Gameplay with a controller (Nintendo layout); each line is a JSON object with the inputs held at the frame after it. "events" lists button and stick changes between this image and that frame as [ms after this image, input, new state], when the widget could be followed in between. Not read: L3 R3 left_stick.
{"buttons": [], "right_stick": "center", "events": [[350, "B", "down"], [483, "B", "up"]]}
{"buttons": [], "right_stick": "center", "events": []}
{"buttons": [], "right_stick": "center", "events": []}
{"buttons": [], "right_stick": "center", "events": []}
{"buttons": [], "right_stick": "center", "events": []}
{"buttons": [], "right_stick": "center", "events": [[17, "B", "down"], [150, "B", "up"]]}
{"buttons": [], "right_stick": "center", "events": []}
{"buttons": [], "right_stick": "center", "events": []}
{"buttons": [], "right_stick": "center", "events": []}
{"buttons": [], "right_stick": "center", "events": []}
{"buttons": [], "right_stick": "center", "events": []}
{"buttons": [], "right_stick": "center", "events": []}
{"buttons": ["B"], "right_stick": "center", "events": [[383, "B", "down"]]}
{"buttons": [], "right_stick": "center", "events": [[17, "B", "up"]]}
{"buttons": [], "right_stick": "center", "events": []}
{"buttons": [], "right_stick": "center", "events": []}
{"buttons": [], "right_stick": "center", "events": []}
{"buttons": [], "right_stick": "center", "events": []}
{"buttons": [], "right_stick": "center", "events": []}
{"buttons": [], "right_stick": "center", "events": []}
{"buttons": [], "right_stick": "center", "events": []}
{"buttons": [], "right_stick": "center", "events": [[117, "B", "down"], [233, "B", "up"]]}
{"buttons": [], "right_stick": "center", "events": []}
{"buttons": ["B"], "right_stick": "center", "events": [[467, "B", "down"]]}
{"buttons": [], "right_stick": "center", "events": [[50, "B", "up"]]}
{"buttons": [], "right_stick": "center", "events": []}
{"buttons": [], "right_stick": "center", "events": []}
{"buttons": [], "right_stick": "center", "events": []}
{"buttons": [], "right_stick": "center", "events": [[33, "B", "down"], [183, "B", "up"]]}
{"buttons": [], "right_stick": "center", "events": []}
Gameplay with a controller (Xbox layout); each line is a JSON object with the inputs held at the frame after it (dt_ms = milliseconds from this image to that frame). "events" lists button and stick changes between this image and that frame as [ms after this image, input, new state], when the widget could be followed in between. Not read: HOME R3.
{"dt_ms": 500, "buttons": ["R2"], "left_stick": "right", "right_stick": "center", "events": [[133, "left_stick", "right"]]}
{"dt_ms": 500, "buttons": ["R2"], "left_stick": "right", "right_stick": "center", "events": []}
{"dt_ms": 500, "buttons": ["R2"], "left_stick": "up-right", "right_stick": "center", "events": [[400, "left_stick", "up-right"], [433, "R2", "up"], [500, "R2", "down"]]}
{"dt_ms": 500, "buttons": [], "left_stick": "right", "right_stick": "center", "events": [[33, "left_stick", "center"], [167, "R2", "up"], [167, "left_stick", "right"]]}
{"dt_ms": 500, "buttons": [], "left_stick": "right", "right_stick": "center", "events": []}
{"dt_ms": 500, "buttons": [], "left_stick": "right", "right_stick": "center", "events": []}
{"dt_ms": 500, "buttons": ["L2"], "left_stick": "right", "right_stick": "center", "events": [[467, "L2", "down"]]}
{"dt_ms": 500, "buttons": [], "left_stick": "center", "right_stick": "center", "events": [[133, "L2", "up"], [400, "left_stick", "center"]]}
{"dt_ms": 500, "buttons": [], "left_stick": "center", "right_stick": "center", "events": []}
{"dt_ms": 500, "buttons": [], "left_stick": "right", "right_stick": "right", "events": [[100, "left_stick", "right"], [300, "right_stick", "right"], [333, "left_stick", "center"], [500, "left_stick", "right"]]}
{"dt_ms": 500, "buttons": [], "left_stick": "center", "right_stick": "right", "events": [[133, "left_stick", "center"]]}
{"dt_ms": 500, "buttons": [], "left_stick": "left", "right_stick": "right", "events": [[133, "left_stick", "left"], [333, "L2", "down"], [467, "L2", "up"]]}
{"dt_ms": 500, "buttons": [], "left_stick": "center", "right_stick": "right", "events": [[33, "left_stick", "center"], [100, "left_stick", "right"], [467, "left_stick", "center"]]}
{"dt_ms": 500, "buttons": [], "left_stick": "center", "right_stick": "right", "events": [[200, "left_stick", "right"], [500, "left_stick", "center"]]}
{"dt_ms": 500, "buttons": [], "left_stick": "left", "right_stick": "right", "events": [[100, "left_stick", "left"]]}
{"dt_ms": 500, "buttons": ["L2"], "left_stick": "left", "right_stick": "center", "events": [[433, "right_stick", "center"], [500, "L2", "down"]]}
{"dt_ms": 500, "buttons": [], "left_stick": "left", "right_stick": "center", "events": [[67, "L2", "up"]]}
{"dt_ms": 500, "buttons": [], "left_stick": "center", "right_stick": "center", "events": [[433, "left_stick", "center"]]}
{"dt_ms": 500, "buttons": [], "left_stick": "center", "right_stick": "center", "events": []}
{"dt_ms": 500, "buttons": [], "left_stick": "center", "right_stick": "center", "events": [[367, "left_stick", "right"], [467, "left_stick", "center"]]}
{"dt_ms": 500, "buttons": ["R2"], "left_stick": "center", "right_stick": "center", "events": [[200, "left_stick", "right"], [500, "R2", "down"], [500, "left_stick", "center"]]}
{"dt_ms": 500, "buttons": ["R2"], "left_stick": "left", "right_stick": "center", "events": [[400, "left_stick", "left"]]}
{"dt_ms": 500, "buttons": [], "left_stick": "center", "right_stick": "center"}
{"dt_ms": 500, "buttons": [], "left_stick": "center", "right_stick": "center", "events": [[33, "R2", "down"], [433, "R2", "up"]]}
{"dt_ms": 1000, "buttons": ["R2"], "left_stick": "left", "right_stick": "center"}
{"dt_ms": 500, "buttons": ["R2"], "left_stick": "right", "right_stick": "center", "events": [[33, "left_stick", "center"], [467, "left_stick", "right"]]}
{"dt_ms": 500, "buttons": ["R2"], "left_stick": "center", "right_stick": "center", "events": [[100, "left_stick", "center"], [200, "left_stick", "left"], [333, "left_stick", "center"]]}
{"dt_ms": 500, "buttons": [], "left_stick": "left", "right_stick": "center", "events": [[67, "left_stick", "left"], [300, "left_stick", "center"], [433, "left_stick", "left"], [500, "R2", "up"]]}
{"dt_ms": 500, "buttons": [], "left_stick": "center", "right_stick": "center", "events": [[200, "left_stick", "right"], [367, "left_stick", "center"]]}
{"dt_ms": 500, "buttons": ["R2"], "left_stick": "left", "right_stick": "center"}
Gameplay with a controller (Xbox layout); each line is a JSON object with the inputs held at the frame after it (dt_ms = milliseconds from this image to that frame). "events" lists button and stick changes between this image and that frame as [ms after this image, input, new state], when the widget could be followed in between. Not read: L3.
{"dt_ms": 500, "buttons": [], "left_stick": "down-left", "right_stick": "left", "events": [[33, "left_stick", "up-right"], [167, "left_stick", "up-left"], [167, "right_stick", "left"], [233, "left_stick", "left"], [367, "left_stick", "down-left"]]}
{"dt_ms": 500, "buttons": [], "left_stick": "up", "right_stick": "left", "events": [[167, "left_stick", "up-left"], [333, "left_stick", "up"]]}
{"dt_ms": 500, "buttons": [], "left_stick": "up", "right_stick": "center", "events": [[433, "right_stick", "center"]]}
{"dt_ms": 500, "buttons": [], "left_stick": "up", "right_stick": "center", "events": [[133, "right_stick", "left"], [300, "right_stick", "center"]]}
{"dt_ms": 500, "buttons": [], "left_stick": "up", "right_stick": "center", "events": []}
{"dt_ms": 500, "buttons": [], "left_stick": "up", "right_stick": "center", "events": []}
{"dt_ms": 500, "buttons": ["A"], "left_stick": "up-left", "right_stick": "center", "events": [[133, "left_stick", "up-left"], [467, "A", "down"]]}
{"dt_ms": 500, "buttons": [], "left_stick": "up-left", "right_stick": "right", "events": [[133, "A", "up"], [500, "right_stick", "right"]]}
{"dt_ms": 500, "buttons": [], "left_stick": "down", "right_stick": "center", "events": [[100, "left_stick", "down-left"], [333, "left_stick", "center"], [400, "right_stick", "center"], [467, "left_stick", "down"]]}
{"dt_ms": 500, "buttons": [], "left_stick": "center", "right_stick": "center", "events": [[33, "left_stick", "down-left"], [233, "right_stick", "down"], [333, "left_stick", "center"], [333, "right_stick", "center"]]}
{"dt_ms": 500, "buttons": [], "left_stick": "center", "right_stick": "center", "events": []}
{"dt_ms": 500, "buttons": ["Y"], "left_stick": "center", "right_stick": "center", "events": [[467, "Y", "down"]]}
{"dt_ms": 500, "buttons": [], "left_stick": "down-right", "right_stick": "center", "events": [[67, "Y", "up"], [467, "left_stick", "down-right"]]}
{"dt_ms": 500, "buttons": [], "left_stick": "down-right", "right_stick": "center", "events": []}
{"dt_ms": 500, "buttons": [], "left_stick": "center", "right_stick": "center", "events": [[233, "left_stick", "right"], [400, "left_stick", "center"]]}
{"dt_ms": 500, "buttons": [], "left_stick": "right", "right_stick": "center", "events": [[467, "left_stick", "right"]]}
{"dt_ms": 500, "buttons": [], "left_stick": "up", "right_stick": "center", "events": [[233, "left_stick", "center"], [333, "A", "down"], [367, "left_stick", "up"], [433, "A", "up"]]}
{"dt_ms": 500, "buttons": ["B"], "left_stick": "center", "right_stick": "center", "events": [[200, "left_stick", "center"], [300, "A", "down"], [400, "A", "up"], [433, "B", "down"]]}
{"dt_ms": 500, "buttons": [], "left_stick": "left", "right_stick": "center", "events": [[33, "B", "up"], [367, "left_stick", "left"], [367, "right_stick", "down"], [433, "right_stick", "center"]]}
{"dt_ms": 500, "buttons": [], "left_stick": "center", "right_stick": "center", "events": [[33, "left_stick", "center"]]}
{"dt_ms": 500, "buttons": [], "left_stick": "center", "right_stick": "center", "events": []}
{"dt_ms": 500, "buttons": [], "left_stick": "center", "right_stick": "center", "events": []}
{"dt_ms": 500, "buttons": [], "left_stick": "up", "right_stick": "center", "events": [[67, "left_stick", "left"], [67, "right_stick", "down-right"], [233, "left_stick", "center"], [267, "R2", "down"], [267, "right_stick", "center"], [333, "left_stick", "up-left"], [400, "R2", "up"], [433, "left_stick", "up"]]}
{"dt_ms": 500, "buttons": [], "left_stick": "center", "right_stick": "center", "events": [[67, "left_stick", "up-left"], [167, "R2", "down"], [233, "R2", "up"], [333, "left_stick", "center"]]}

---------------

◆ **Your task**
Which lines in the entries above contain "milliseconds"? Pull each of them out.

◆ **Solution to this problem**
Gameplay with a controller (Xbox layout); each line is a JSON object with the inputs held at the frame after it (dt_ms = milliseconds from this image to that frame). "events" lists button and stick changes between this image and that frame as [ms after this image, input, new state], when the widget could be followed in between. Not read: HOME R3.
Gameplay with a controller (Xbox layout); each line is a JSON object with the inputs held at the frame after it (dt_ms = milliseconds from this image to that frame). "events" lists button and stick changes between this image and that frame as [ms after this image, input, new state], when the widget could be followed in between. Not read: L3.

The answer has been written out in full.